[Problem to work on]: Copy every line of the entries that includes the word "DWIDTH".
====================
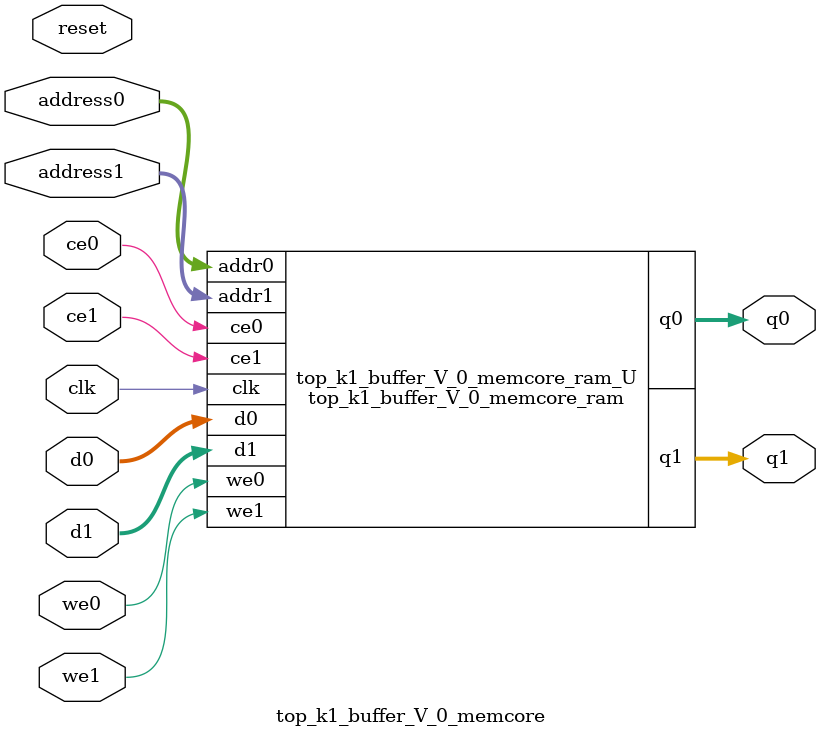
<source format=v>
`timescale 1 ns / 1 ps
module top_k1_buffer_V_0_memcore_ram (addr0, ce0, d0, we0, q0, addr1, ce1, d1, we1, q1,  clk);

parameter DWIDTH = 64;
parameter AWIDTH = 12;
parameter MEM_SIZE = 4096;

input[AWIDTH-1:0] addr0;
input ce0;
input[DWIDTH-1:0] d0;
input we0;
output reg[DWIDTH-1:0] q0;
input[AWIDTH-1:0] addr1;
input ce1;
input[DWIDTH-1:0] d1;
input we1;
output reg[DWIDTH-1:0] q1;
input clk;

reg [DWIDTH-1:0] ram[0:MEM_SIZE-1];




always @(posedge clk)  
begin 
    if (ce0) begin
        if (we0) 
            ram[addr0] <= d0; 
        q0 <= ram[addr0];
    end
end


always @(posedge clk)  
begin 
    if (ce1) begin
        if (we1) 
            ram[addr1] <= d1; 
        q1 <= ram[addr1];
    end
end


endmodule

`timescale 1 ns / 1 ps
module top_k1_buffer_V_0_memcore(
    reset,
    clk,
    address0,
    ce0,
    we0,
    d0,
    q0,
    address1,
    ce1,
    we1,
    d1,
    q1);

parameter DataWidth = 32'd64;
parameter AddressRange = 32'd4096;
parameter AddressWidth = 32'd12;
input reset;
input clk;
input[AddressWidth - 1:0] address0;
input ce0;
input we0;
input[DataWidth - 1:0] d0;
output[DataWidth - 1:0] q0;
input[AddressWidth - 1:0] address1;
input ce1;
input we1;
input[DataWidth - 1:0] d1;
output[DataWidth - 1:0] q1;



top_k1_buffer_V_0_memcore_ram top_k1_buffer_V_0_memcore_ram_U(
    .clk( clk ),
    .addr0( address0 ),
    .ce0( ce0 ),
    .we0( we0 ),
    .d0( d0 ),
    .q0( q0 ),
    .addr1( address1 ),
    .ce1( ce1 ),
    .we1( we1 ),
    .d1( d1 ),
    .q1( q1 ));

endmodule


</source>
====================
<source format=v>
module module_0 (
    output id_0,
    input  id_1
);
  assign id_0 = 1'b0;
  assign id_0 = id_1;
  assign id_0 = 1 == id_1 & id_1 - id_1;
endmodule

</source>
====================
[Answer section]:
parameter DWIDTH = 64;
input[DWIDTH-1:0] d0;
output reg[DWIDTH-1:0] q0;
input[DWIDTH-1:0] d1;
output reg[DWIDTH-1:0] q1;
reg [DWIDTH-1:0] ram[0:MEM_SIZE-1];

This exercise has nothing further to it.